#### Text

Roher Fisch und Pfälzer Wein

25.03.2009
In Christoph Peters’ neuem Roman verliebt sich der junge Achim, ein romantischer Träumer und Müßiggänger, in die schöne, rätselhafte Mitsuko, die in einem mittelrheinischen Wanderheim verführerische japanische Delikatessen serviert. Ebenso raffiniert wie amüsant prallen in "Mitsukos Restaurant" zwei Kulturen aufeinander.
Seit Christoph Peters’ bravourösem Erstling "Stadt Land Fluß" vor genau zehn Jahren steht eigentlich immer ein etwa dreißigjähriger Mann im Mittelpunkt seiner Romane, er ist der Held, aber auf ganz subtile Weise. Es fängt nämlich damit an, dass er nicht weiter weiß. Aber dann geht es doch weiter. In immer neuen Kapiteln, Büchern, wird uns die Welt erklärt. Zumindest wird versucht, ihr auf den Grund zu gehen.

Achim, Ende 20, der sich als Gelegenheitsschauspieler und schlechter Lyriker durchschlägt, stößt irgendwann auf seinen langen Wanderungen am Mittelrhein (vermutlich die Gegend von Mainz, wo Peters bis 2000 gelebt hat) auf das Vereinsheim der Wanderfreunde Gurschebach. Ausgerechnet in dem Heim, das sich mit zünftigen Holzmöbeln und Hirschgeweihen schmückt, betreibt die abgründig schöne Mitsuko ein japanisches Restaurant und kocht wie eine junge Göttin.

Für Achim ist es Liebe auf den ersten Blick. Nun ist er kein Draufgänger und Schürzenjäger wie sein etwas lebenstüchtigerer Freund Wolf, er geht behutsam zu Werke und achtet auf kleine Zeichen der Sympathie, die er in Mitsukos Blicken und Gesten zu erkennen glaubt. Für Japan hat er ein Faible, seitdem er einst mit Wolf ein japanisches Restaurant besuchen wollte. Der Besuch scheiterte am schmalen Portemonnaie, das Faible blieb. Und seine Begeisterung für das japanische Essen nimmt von Mal zu Mal zu, tatsächlich läuft auch dem Leser das Wasser im Munde zusammen. Allerdings lebt Mitsuko mit dem 20 Jahre älteren Eugen, der das Geld und die Beziehungen hat und sich um alles kümmert, denn er ist zwar etwas naiv und vierschrötig, aber ein liebenswerter Kerl, der den japanischen Delikatessen die deutschen entgegensetzt: allerfeinste Bratwurst und ein Zwetschgenwasser aus der Ortenau, für das man jeden Reisschnaps stehen lässt.

########
#### Gegebene Zeilen

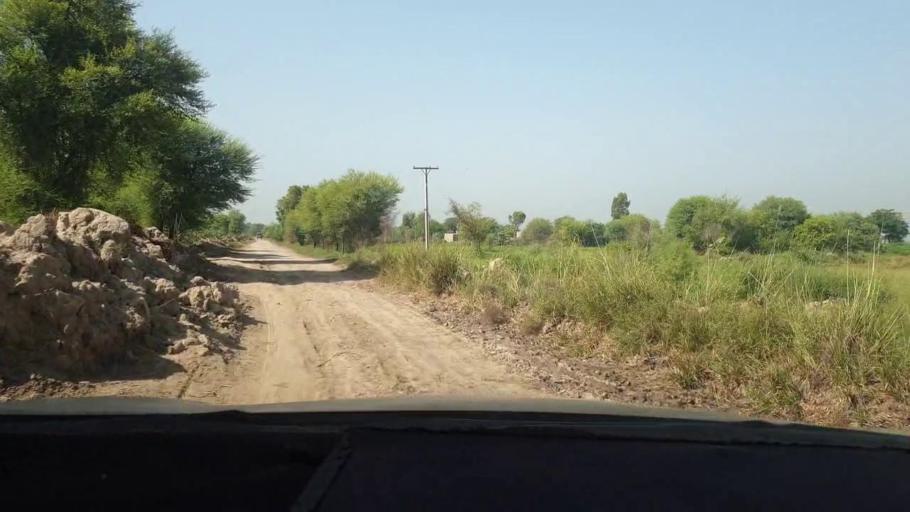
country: PK
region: Sindh
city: Miro Khan
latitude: 27.7201
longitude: 68.1127
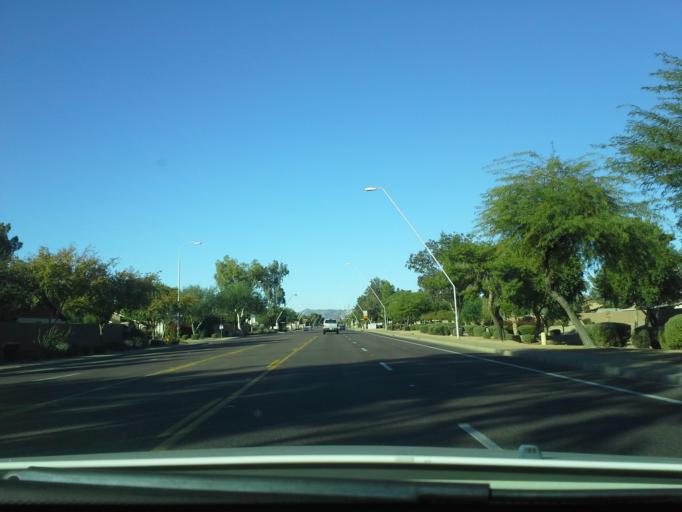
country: US
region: Arizona
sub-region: Maricopa County
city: San Carlos
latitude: 33.3496
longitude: -111.8709
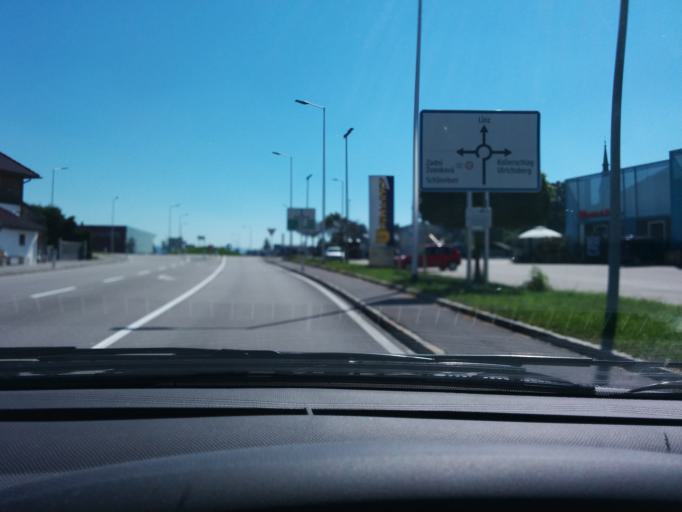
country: AT
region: Upper Austria
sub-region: Politischer Bezirk Rohrbach
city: Ulrichsberg
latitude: 48.6785
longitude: 13.9089
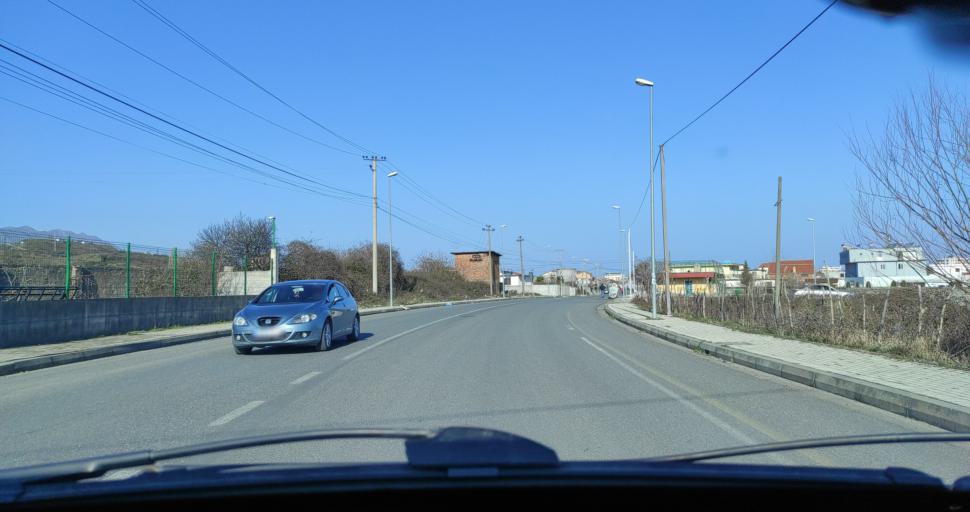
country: AL
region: Shkoder
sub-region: Rrethi i Malesia e Madhe
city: Kuc
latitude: 42.0540
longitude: 19.5196
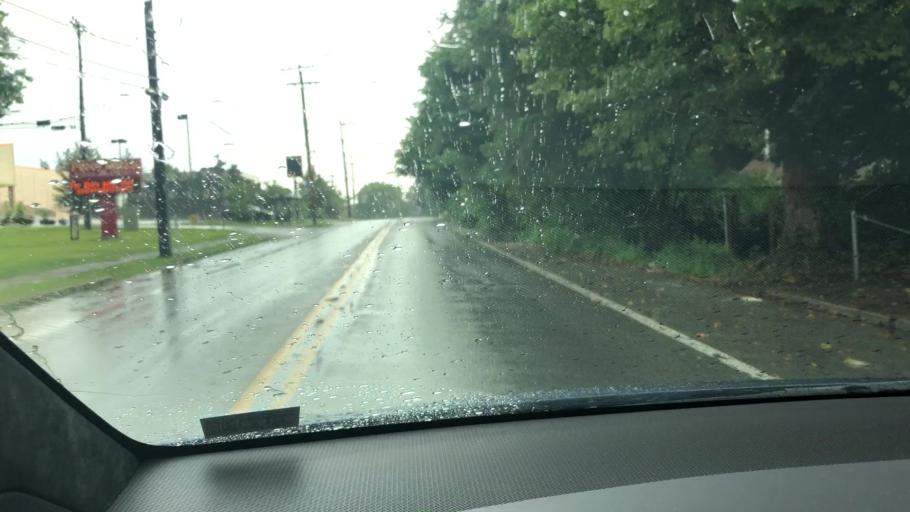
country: US
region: Pennsylvania
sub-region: Allegheny County
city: Penn Hills
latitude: 40.4708
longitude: -79.8204
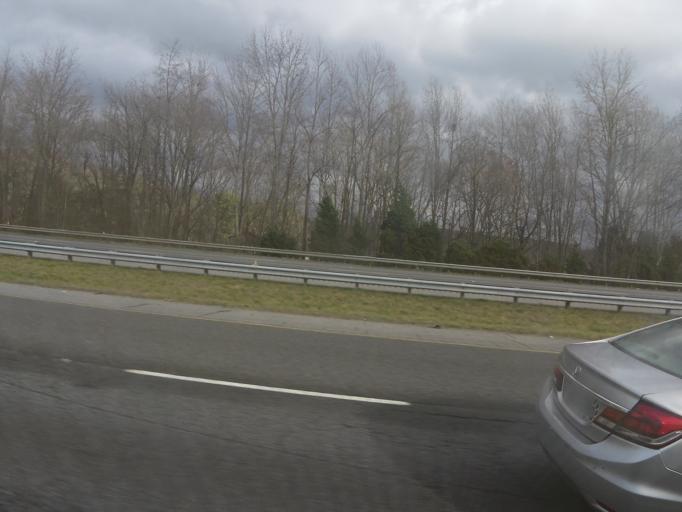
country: US
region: Georgia
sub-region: Whitfield County
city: Dalton
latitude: 34.7234
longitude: -85.0071
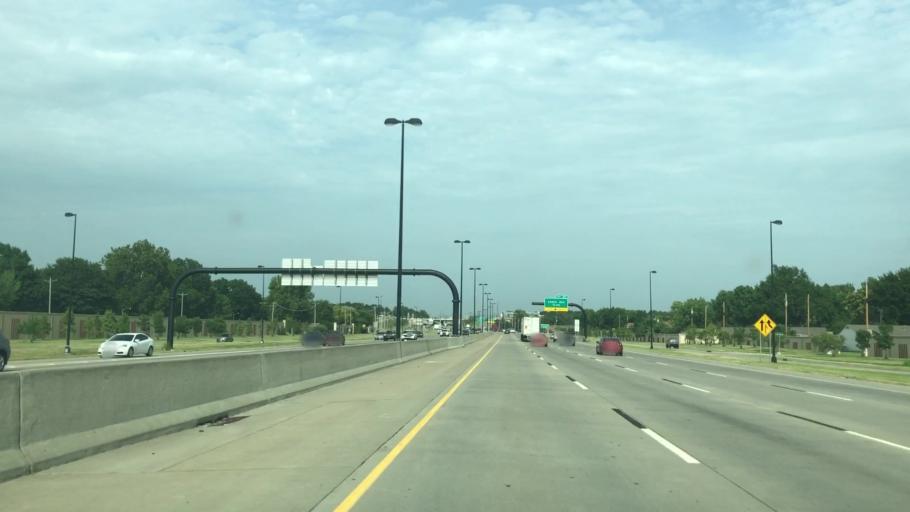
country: US
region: Oklahoma
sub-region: Tulsa County
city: Jenks
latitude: 36.0896
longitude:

########

→ **Aufgabe**
Fasse den Text in zwei Sätzen zusammen. Die Zeilen spielen dafür keine Rolle.

→ **Lösung**
In Christoph Peters’ Roman „Mitsukos Restaurant“ verliebt sich Achim, Ende 20, Gelegenheitsschauspieler und schlechter Lyriker, in die schöne Mitsuko, die im Vereinsheim der Wanderfreunde Gurschebach am Mittelrhein ein japanisches Restaurant betreibt. Achim geht behutsam vor, doch Mitsuko lebt mit dem 20 Jahre älteren Eugen, der das Geld und die Beziehungen hat und den japanischen Delikatessen Bratwurst und Zwetschgenwasser entgegensetzt.